締め切りのある原稿をほっぽりだして読んだ。
泣けた。
畠中尚志にはスピノザの岩波文庫訳でずっとお世話になっていたけれど、改めてその生涯を知った上で畠中の文章を読み直すと、心が動かされる。
正岡子規とおなじ脊椎カリエスで寝たきりになり、かつ目の病気を病んで、口述筆記をしながら『エチカ』を訳出したところなど、目が潤んでくるのを止められなかった。
國分さんの解説文も素晴らしい。読んでいて熱い思いが溢れてくるのを感じる。
単なるスピノザの読者に過ぎない自分が「学恩」などというのはをこがましい限りだが、畠中氏の困難を抱えつつなされた訳業の素晴らしさに触れるとき、粛然とした思いを新たにせざるを得ない。
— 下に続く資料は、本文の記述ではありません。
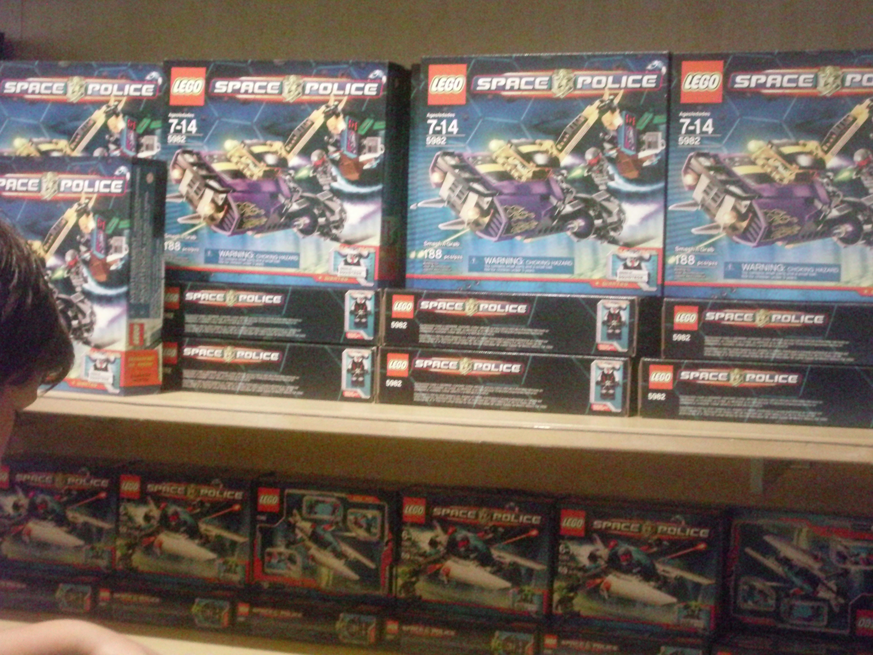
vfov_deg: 21.9
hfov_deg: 29.0
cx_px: 436
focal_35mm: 67
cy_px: 328
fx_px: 1690
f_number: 4.2
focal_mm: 11.2
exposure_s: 1/41
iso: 1600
折しも、スピノザ全集が同じ岩波書店から発刊されるこの時期に、講談社学術文庫で畠中尚志の全文集が出ることに、特別な感慨を抱く。
互さん&國分さん、グッジョブ!です。
新しい全集が出たら、首っ引きでテキストを並べて勉強したい。生きているうちにちゃんと新全集は完結するのかな?
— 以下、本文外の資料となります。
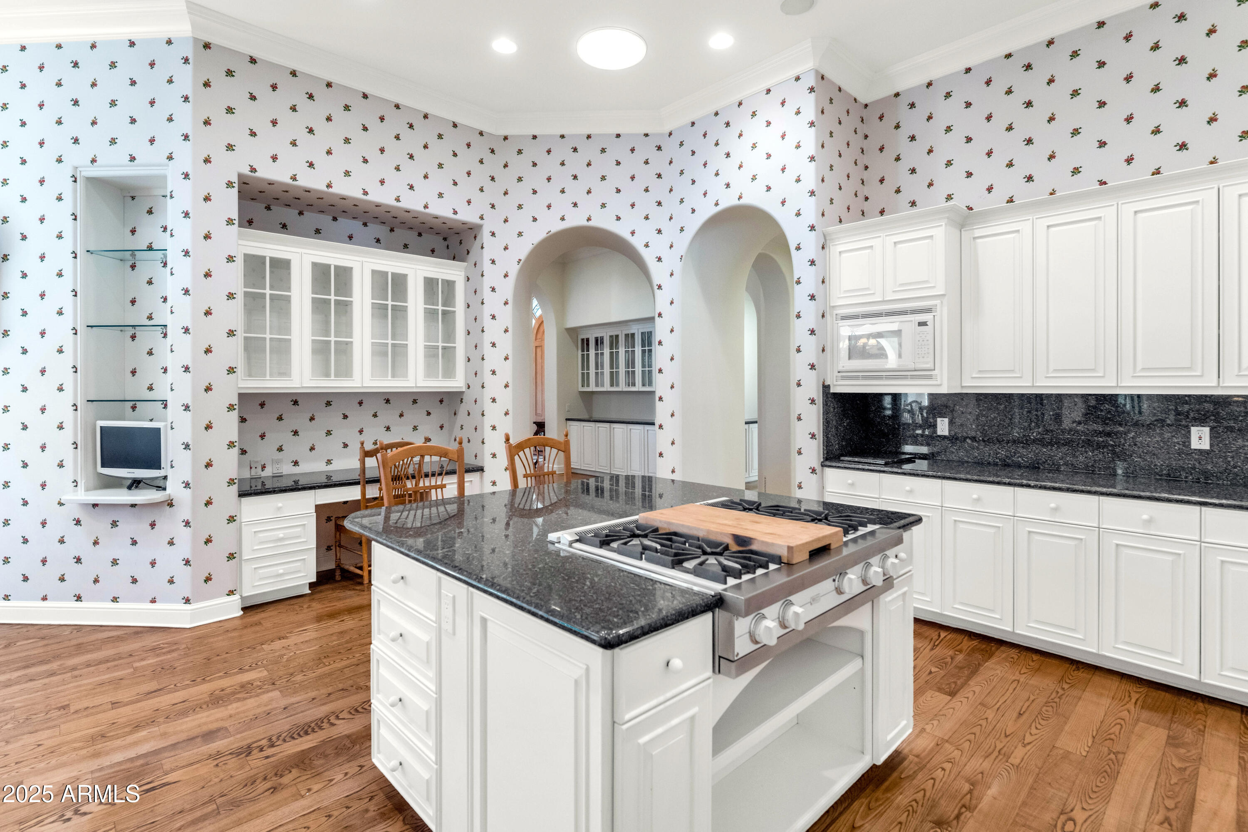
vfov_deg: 70.4
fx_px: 589
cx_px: 624
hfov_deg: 93.3
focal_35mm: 17
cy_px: 416
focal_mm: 17
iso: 1000
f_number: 5
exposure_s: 1/80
ヘブライ語文法の本が楽しみだけれど、読んでもわかるのかな?
スピノザにも他の哲学書と同様読み解けない難解な部分があって、だからこそ学問の対象にもなるわけだけれど、全く学会の外にあって、ほぼ寝たきりの在野の人が、その人のみがなし得た訳業によって日本のスピノザ理解が半世紀も支えられてきたことの重さは、いくら強調してもしすぎることはない。
あくまで静かな、しかしマグマのような熱量を秘めたテキストは、畠中氏のものであると同時にスピノザ自身のものでもある……そんな風にすら思ってみたくなる。